Patients were randomized into five groups. Of the five groups, three received a homeopathic consultation (Groups 1 – 3) and two (Groups 4 and 5) did not. The consultation groups were further randomized to individualized treatment (Group 1), a homeopathic complex for RA (Group 2) or placebo (Group 3).
Non-consultation participants were allocated complex (Group 4) or placebo (Group 5); individualized homeopathy can only be prescribed through a consultation.
This study has not disclosed the homeopathic remedies given to Group 1 patients. it says nothing about (group 6) the pill pushers who organized this debacle.

Or (Group 7) the homeoapths.

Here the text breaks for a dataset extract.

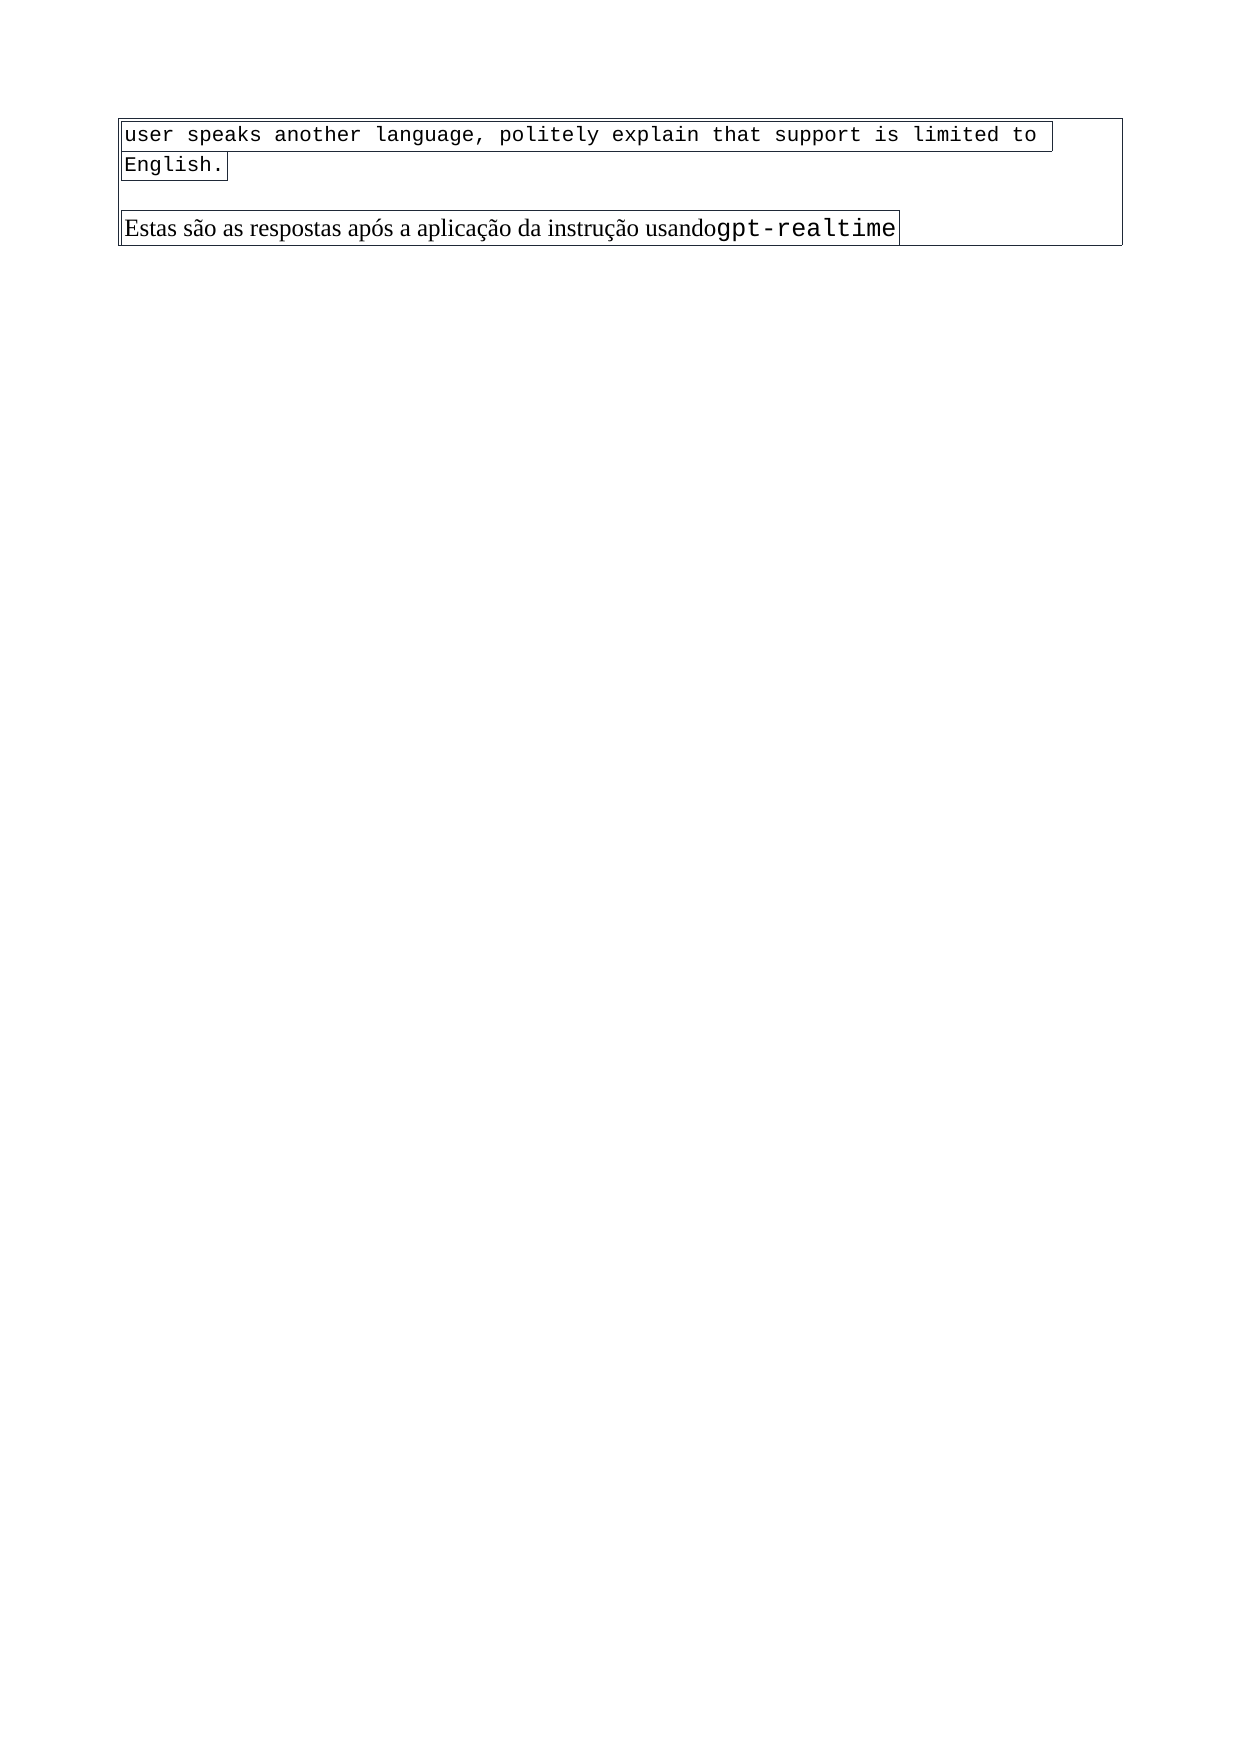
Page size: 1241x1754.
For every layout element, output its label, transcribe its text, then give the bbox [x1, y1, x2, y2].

text user speaks another language, politely explain that support is limited to English. [119, 119, 1122, 181]
text Estas são as respostas após a aplicação da instrução usandogpt-realtime [119, 207, 1122, 245]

So here comes the homeopath who’s been asked to participate in a study on the effectiveness of homeopathy, and he finds that every one of these people are on racketeceuticals, and they’re having problems with blood clotting, they’re having heart attacks and strokes, kidney problems, they’re puffy from fluid retention, liver damage, and some are having potentially lethal stomach bleeding.

Did the individual consultations focus on totality of symptoms as presented by the patient or the clinical diagnosis as presented by Group 1, or the clinical daignosis as presented by Group 6? Just what was Group 1 given as a result of consulation? A bottle of whiskey and a couple of tickets to a good cage fight. Or how about a carefully folded note that says, “Run for your life.”

Statistically tt appears that Group 6 had a regression to the mean . . mean spirited that is.
So the challenge to Ernst and the Evil Empire still remains after all this time. Provide one trial that proves homeopathy is a “placebo.”
In the meantime, next time you get rheumatoid arthritis, go to a homeopath before the Vioxx pushers get their hands on you, or you might end up in a study like the one ISayISaw regurgitated here. Unless of course you want your heirs to collect on the settlement.

It might save yo a lot of money, time, pain and an early grave.

You know, I bet the people who wrote the Brien “human science experiment” take rulers to bed with them to see how long they sleep. I bet the real facts in this report could have been written on a piece of confetti. I bet they’re so stupid that if we gave them a goldmedal for it they’d have it bronzed.

They’re so stupid that if . . your thoughts go here:__.